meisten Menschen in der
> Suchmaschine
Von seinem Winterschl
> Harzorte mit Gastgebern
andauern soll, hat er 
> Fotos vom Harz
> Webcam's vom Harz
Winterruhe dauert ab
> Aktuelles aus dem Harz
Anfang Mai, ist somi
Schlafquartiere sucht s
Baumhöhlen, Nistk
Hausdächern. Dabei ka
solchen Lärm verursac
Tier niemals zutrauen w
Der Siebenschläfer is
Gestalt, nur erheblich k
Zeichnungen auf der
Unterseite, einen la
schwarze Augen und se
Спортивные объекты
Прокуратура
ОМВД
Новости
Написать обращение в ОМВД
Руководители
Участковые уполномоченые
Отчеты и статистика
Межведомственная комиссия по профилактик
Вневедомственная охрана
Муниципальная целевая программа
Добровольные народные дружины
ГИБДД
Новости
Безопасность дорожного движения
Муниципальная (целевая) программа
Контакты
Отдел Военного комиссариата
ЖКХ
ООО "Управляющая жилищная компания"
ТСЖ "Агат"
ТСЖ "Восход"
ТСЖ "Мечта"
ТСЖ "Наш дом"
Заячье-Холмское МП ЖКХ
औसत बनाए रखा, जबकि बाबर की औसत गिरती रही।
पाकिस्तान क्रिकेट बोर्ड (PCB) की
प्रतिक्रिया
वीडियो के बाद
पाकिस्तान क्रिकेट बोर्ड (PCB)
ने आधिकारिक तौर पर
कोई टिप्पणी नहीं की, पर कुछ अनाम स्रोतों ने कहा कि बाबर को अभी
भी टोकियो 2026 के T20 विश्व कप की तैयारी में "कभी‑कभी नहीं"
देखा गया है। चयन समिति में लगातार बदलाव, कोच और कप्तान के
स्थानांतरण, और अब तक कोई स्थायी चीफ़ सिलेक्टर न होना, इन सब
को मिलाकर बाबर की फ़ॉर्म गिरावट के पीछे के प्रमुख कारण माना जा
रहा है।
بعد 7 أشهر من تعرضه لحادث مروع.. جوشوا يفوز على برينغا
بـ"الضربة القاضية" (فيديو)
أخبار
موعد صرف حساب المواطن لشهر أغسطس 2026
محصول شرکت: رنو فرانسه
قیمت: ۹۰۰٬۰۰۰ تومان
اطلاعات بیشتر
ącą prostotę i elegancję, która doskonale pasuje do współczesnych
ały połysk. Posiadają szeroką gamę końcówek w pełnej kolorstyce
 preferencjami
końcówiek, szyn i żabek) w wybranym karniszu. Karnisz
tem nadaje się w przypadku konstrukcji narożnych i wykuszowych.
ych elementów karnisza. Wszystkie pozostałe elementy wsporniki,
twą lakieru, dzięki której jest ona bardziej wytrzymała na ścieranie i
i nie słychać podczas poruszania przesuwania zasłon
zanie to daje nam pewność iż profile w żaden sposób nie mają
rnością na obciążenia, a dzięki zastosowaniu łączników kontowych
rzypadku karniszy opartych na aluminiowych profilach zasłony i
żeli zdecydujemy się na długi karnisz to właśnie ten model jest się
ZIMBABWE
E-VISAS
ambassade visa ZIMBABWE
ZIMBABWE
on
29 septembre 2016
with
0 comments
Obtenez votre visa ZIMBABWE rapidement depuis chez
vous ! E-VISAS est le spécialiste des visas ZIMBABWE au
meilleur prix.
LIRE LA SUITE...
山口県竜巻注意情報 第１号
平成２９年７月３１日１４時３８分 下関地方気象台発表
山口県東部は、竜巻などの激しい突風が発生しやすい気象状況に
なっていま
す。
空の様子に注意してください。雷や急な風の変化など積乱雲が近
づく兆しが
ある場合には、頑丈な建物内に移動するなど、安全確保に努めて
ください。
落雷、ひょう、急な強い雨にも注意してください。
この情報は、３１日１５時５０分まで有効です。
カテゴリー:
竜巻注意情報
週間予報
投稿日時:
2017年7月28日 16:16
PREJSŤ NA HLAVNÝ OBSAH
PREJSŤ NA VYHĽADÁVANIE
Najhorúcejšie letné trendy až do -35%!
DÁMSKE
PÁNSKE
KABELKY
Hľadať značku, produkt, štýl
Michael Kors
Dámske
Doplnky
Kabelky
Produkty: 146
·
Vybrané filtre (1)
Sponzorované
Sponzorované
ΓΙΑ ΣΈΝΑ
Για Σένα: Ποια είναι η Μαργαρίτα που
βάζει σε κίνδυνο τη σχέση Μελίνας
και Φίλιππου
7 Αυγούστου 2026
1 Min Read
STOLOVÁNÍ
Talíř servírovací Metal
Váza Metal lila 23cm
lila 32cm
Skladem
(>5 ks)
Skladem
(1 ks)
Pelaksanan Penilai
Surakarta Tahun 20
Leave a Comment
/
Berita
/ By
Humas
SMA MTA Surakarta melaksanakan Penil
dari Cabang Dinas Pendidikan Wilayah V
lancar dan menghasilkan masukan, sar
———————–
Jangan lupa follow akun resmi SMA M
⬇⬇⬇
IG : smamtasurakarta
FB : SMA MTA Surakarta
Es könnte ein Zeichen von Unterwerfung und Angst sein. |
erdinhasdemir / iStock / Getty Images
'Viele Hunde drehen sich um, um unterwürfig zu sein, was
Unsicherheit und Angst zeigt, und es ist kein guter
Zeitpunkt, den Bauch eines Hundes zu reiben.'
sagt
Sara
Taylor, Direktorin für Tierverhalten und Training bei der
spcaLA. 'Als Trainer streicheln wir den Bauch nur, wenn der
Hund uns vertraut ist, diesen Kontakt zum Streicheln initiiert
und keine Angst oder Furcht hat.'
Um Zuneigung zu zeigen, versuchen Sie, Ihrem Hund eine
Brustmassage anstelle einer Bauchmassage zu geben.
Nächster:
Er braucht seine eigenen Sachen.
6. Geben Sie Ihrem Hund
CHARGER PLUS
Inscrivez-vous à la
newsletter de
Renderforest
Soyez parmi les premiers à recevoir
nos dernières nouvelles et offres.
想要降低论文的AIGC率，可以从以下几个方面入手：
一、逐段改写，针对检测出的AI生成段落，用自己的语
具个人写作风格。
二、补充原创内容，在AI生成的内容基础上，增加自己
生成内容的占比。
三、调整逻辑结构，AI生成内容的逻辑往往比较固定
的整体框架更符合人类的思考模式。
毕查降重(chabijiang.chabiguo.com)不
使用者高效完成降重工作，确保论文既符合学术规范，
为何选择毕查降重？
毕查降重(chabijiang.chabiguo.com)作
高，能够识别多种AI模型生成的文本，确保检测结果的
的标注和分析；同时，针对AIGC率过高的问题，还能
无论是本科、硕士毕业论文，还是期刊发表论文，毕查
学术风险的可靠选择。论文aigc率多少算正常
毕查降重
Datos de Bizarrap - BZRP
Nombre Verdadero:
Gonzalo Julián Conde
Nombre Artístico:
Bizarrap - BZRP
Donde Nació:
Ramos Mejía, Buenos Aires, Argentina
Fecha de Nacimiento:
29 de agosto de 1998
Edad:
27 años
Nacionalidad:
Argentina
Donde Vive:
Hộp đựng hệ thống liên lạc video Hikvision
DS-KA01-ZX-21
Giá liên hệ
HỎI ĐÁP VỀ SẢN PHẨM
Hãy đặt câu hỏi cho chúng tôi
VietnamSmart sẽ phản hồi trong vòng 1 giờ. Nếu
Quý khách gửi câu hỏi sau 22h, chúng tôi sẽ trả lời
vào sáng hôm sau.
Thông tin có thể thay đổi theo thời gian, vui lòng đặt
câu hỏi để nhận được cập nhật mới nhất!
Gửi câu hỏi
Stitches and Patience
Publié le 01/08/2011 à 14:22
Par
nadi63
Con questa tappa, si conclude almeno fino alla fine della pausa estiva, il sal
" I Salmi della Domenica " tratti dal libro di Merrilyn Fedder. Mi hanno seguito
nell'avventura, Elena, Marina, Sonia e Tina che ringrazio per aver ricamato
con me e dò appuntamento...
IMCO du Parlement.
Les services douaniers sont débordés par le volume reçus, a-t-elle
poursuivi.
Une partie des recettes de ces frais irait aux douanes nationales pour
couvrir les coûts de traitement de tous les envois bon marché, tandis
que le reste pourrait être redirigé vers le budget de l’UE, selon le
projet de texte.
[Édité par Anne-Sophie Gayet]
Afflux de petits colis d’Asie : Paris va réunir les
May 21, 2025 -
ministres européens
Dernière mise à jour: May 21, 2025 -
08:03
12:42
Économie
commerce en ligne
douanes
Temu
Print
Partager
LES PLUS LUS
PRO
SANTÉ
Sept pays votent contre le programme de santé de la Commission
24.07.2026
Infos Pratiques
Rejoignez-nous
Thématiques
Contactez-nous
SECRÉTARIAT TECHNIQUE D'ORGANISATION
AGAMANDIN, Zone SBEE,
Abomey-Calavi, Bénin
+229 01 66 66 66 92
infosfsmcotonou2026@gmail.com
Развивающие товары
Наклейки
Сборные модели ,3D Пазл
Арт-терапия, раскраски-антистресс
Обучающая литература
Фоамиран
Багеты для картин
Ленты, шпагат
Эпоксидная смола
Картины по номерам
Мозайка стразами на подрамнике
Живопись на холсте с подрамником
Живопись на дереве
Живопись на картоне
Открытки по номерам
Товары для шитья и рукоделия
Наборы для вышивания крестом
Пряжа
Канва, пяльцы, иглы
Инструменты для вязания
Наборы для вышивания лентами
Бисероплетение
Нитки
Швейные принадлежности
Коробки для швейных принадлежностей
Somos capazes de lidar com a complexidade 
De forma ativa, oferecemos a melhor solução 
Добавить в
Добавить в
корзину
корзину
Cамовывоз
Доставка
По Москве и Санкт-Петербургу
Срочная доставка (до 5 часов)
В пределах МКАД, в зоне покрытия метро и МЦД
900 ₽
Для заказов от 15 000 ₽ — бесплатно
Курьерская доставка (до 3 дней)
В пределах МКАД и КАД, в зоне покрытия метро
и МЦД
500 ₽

※ ※ ※

(Job):
Only a number is wanted. Count the lines of the data that contain "chabijiang".

(Reply to the exercise):
2